O seksie - str 26

  • Z dachu drapacza chmur mordercy

    Z dachu drapacza chmur mordercy wyrzucili faceta. Spada:
    - Aaaaaaaaaa!!! Przelatuje koło 25 piętra, gdzie na balkonie opala się nago super laska:
    - Ooooooo!!!

  • Moryc się ożenił Podczas nocy

    Moryc się ożenił. Podczas nocy poślubnej słychać nagle z sypialni:
    - Maamaaa!! A Salcia tak szeroko rozkłada nogi, że ja nie mam się gdzie położyć!

  • Para wybrała się na zimowe ferie

    Para wybrała się na zimowe ferie do małego, romantycznego domku gdzieś w górach. On od razu poszedł do drewutni po drwa do kominka. Po powrocie krzyczy:  
    - Kochanie, jak strasznie zmarzły mi ręce!  
    - Włóż je między moje uda i ogrzej - odpowiada ona czule.  
    Jak powiedziała, tak zrobił i to go rozgrzało. Zjedli obiad i on poszedł narąbać jeszcze trochę drewna. Po powrocie woła:  
    - Kochanie, ależ mi zimno w ręce!  
    - Włóż je między moje uda i ogrzej - odpowiada ponownie dziewczyna.  
    Nie trzeba mu było dwa razy powtarzać. Po kolacji chłopak udał się po zapas drewna na całą noc. Ledwo wrócił, od razu woła:  
    - Jejku, jejku, kochanie, jak mi zimno w ręce!  
    - Ręce, ręce! - nie wytrzymuje dziewczyna. - A uszy to ci nie marzną?

  • W trakcie filmu dziewczyna zwraca się

    W trakcie filmu dziewczyna zwraca się do swojej koleżanki siedzącej obok:  
    - Słuchaj ten facet obok mnie onanizuje sie.  
    - Cos ty! No to powiedz mu, żeby natychmiast przestał!  
    - Nie mogę!  
    - Dlaczego?!  
    - Bo on używa mojej ręki.

  • Kumpel do kumpeli Słuchaj czy nie

    Kumpel do kumpeli: - Słuchaj, czy nie zostawiłem przypadkiem u Ciebie komórki na ostatniej imprezie?
    - Tak, zostawiłeś. Odbiór za 9 miesięcy!
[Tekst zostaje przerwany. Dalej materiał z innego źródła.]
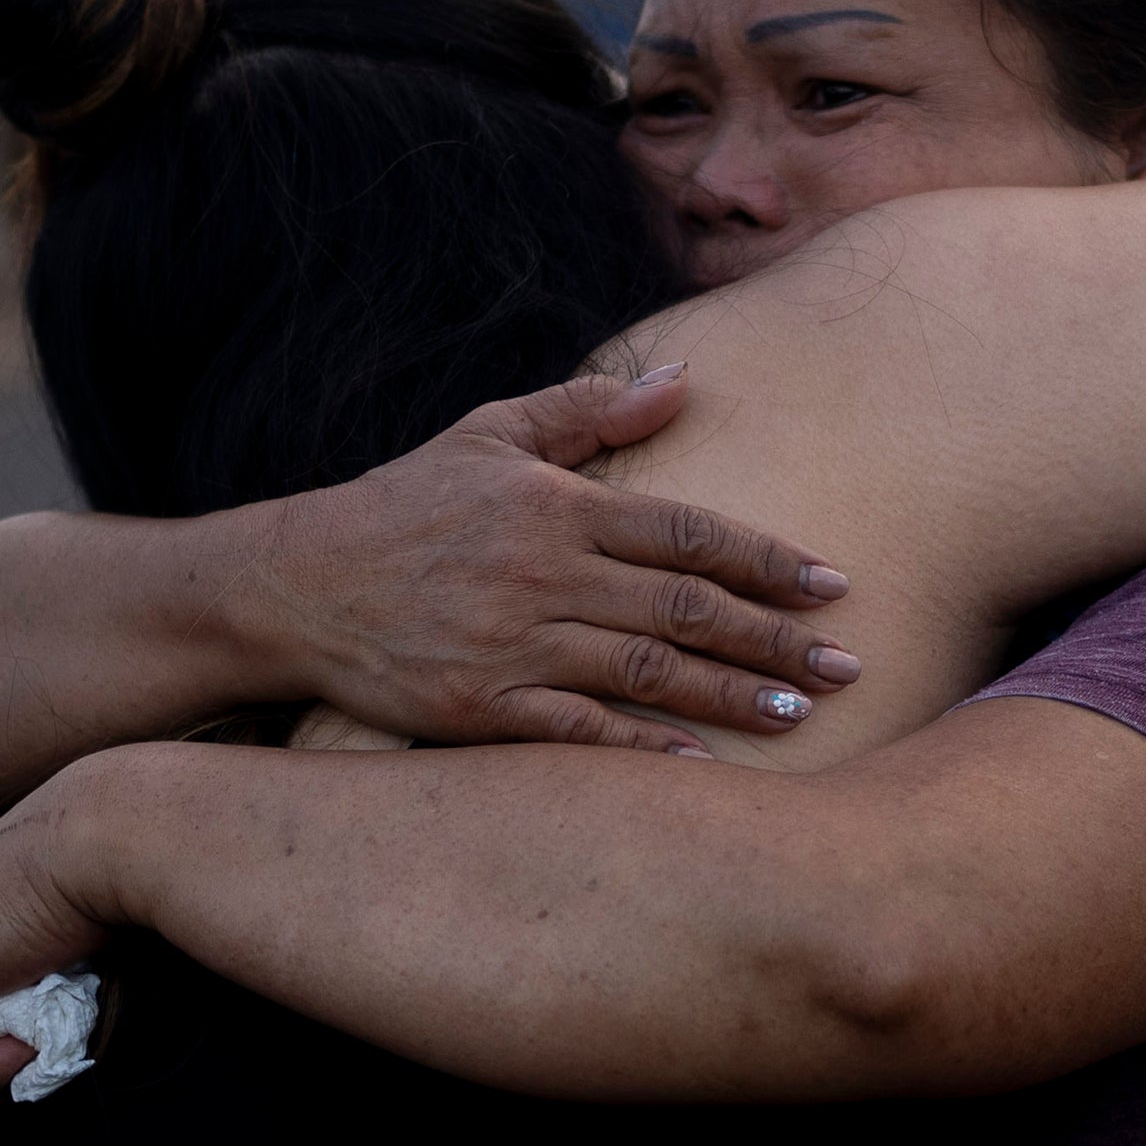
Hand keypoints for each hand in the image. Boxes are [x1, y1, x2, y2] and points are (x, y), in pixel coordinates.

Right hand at [244, 366, 856, 753]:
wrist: (293, 585)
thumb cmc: (400, 506)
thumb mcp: (488, 434)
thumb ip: (587, 410)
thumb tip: (685, 380)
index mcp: (556, 505)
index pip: (688, 532)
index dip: (769, 559)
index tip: (835, 583)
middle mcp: (543, 573)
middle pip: (686, 606)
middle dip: (776, 637)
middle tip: (852, 663)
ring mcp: (511, 643)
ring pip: (646, 670)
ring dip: (731, 694)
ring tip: (802, 712)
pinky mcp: (476, 707)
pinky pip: (575, 731)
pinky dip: (639, 748)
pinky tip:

  • Jasiu rano w sypialni rodziców

    Jasiu rano w sypialni rodziców usłyszał dziwne odgłosy. Zajrzał przez dziurkę od klucza, a tam pozycja za pozycją
    - I oni mi mówią żebym nie dłubał palcem w nosie

  • W mroźny zimowy wieczór elegancko

    W mroźny, zimowy wieczór elegancko wyglądający gość w "średnim" wieku poderwał w knajpie młodą laseczkę. Było to o tyle łatwe, że dziewczyna widziała przez okno jak facet wysiadał z nowiutkiego Mercedesa 600. Bez oporów więc przyjęła propozycję wspólnego spędzenia nocy.
    Facet zabrał ją do swojej willi pod miastem. Płonący kominek, dobra whisky, kanapki z kawiorem, nastrojowa muzyka, słowem wszystko zbliżało ich coraz bardziej w stronę sypialni. W pewnym momencie mężczyzna zaproponował przejażdżkę po pobliskim, zaśnieżonym lesie. Dziewczyna trochę niechętnie, ale jednak wyraziła zgodę. Zajechali Mercem na polanę w środku głuszy, facet wyjął z bagażnika sztucer, przeładował i powiedział:
    - Rozbieraj się.
    Dziewczyna trochę przestraszona sytuacją, a jeszcze bardziej 25 stopniowym mrozem, próbowała protestować, ale strzał w powietrze spowodował, że wykonała polecenie dość szybko. Gdy już goła stała boso na śniegu, gość rozkazał:
    - Lep bałwana - i dla uniknięcia ewentualnych protestów znowu strzelił w powietrze ze sztucera. Dziewczyna rzuciła się toczyć śniegowe kule. Po 40 minutach na polanie stał bałwan jak malowany. Miał nawet śniegowe rączki i nosek z kawałka gałęzi. Za to laska była cała zdrętwiała z zimna. Klient schował sztucer, owinął ją grubym pledem i zabrał znowu do swojej willi. A tam kominek, kawior, gorący grog, nastrojowa muzyka. Gdy panna odzyskała mowę, pierwszą rzeczą jaką zrobiła, było wykrzyczane zapytanie:  
    - Co to wszystko miało znaczyć!!!!!?
    - Widzisz, moja śliczna - odpowiedział spokojnie gość - Ja już jestem kiepski w łóżku. A dzięki temu bałwankowi mam pewność, że tą noc zapamiętasz do końca życia.